A vote held at the UN on Wednesday adopted a resolution that will begin the process of creating a greater role for the UN through establishing a convention on international tax co-operation.
The measure, which was championed by African countries, was supported by 125 nations, most of which were low or middle-income countries — including Nigeria, Ghana, China, India, Brazil and South Africa.
In contrast, most of the 48 nations that voted against the measure were developed countries, including EU member states, the US, UK, Japan and Korea. There were nine abstentions, including from OECD member states Norway, Iceland, Mexico and Turkey. Chile and Colombia, both OECD members, voted in support of the resolution.
The African Union said: “The decades-long fight of Global South countries to establish a fully inclusive process at the United Nations to participate in agenda setting and norm setting on international tax is now a reality.”
The union added that it looked forward to agreeing “an effective UN Framework Convention on International Tax Cooperation to urgently mobilise resources for our development”.
However, an EU official said that while EU countries supported “multilateralism and effective, inclusive international co-operation in tax matters”, the bloc did not believe the proposed convention would provide “the flexibility needed to reach consensus”.

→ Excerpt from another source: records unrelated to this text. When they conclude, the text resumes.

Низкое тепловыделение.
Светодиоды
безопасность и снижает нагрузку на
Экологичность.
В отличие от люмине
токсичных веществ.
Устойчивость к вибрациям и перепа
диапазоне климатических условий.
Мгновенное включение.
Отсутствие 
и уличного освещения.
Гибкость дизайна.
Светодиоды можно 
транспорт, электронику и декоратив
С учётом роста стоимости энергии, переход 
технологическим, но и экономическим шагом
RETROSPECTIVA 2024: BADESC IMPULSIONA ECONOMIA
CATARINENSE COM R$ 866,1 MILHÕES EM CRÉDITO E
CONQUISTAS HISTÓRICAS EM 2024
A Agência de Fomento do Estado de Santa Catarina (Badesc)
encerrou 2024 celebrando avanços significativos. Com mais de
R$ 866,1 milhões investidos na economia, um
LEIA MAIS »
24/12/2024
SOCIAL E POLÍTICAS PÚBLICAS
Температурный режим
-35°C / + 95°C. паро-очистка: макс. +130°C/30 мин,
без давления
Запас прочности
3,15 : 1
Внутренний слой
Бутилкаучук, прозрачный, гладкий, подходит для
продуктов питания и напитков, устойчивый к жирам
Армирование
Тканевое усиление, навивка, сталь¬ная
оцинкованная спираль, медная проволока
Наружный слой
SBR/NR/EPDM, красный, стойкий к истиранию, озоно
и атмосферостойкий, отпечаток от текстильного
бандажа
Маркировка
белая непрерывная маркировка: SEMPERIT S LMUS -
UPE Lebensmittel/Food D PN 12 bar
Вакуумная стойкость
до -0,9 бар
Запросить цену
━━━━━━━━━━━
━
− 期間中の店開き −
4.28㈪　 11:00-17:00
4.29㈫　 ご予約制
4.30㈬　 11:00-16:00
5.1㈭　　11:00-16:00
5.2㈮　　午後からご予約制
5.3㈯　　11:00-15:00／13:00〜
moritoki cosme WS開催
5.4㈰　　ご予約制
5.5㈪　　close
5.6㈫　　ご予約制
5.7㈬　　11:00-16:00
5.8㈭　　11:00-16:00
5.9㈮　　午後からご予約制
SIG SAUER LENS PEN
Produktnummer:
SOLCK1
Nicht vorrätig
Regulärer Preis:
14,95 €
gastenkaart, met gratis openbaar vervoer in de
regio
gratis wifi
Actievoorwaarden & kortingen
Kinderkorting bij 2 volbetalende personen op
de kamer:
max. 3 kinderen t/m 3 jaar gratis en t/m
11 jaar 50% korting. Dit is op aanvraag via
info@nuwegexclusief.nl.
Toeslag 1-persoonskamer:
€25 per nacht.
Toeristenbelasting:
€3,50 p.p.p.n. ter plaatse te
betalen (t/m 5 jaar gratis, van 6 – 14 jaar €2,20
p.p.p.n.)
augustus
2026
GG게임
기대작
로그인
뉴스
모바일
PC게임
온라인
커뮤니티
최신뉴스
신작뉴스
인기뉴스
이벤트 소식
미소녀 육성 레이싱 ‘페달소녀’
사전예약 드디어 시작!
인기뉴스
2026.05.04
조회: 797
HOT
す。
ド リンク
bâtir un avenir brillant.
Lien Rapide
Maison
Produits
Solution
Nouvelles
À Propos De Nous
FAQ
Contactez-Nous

A convention “would result in the duplication of ongoing or completed international standards”, the official said.
This person voiced concern that a new UN tax convention “could imply reopening negotiations, potentially on issues for which promising outcomes already exist, and for which a considerable network of agreements ensuring tax transparency and tax fairness has been built over the years, to the direct benefit of all participating countries”.

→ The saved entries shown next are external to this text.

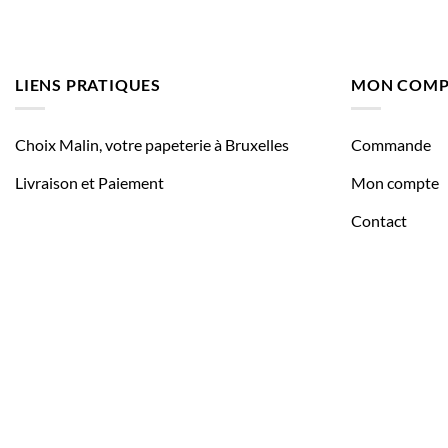
LIENS PRATIQUES
MON COMP
Choix Malin, votre papeterie à Bruxelles
Commande
Livraison et Paiement
Mon compte
Contact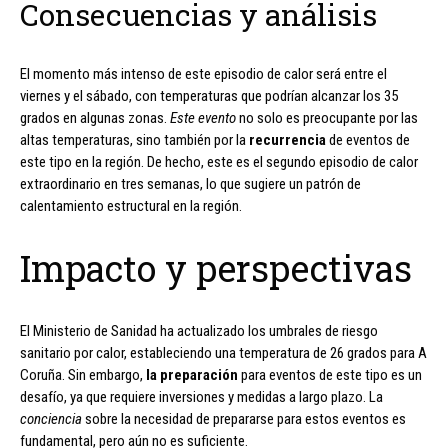
Consecuencias y análisis
El momento más intenso de este episodio de calor será entre el
viernes y el sábado, con temperaturas que podrían alcanzar los 35
grados en algunas zonas.
Este evento
no solo es preocupante por las
altas temperaturas, sino también por la
recurrencia
de eventos de
este tipo en la región. De hecho, este es el segundo episodio de calor
extraordinario en tres semanas, lo que sugiere un patrón de
calentamiento estructural en la región.
Impacto y perspectivas
El Ministerio de Sanidad ha actualizado los umbrales de riesgo
sanitario por calor, estableciendo una temperatura de 26 grados para A
Coruña. Sin embargo,
la preparación
para eventos de este tipo es un
desafío, ya que requiere inversiones y medidas a largo plazo. La
conciencia
sobre la necesidad de prepararse para estos eventos es
fundamental, pero aún no es suficiente.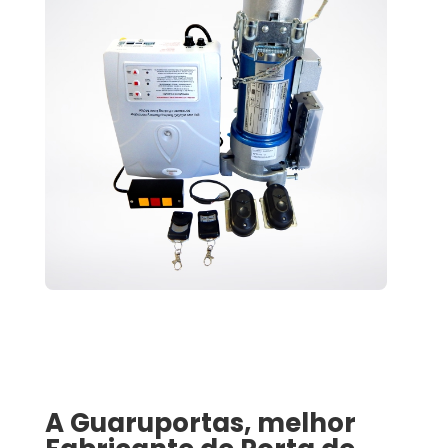
A Guaruportas, melhor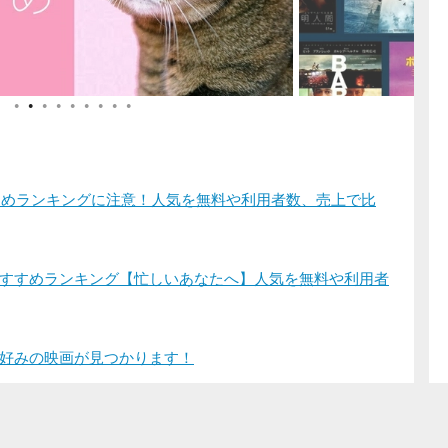
●
●
●
●
●
●
●
●
●
すすめランキングに注意！人気を無料や利用者数、売上で比
すすめランキング【忙しいあなたへ】人気を無料や利用者
好みの映画が見つかります！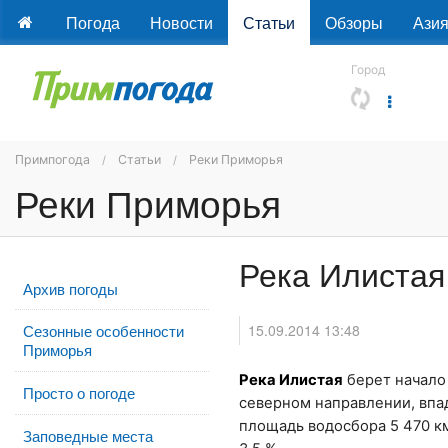
Погода
Новости
Статьи
Обзоры
Ази
Город
Примпогода
Статьи
Реки Приморья
Реки Приморья
Река Илистая
Архив погоды
15.09.2014 13:48
Сезонные особенности
Приморья
Река Илистая
берет начало 
Просто о погоде
северном направлении, впад
площадь водосбора 5 470 к
Заповедные места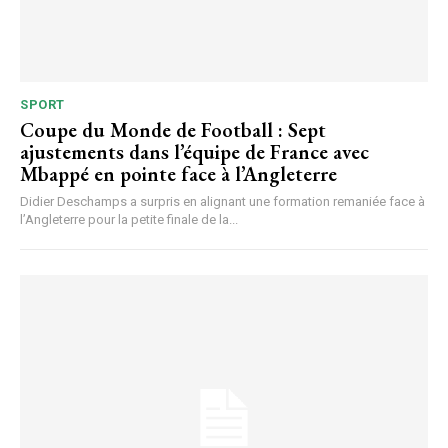
SPORT
Coupe du Monde de Football : Sept
ajustements dans l’équipe de France avec
Mbappé en pointe face à l’Angleterre
Didier Deschamps a surpris en alignant une formation remaniée face à
l’Angleterre pour la petite finale de la...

Mathias Cormann, head of the OECD, said in a statement posted on X that the OECD was “proud of its record of achieving consensus-based solutions to address tax evasion and avoidance, stabilise the international tax system and support developing countries”.
The OECD remained committed to implementing the global corporate tax deal, he said.
“We are committed to continue to collaborate with global partners — including at the UN — to strengthen inclusivity and continue to deliver a better and fairer international tax system,” Cormann added.
Espen Barth Eide, Norway’s foreign minister, told the Financial Times that the country had chosen to abstain and not vote against the resolution because it wanted to “send a signal” about building bridges with developing countries.
He said: “The world is unfortunately becoming more polarised and we are seeing an unhelpful division forming between the west and the rest. We want to connect through a more global agenda.”
“We don’t want to contribute to the divide,” he added, saying he “saluted the Africa Group for raising the issue as a global issue”.
Last year, 54 African countries successfully brought a resolution at the UN general assembly. This recommended that the UN secretary-general produce a report assessing ways to strengthen the “inclusiveness and effectiveness” of international tax co-operation.
The report laid out three options for giving the UN more of a role on the global tax stage — two legally binding, including the framework convention, and one voluntary option.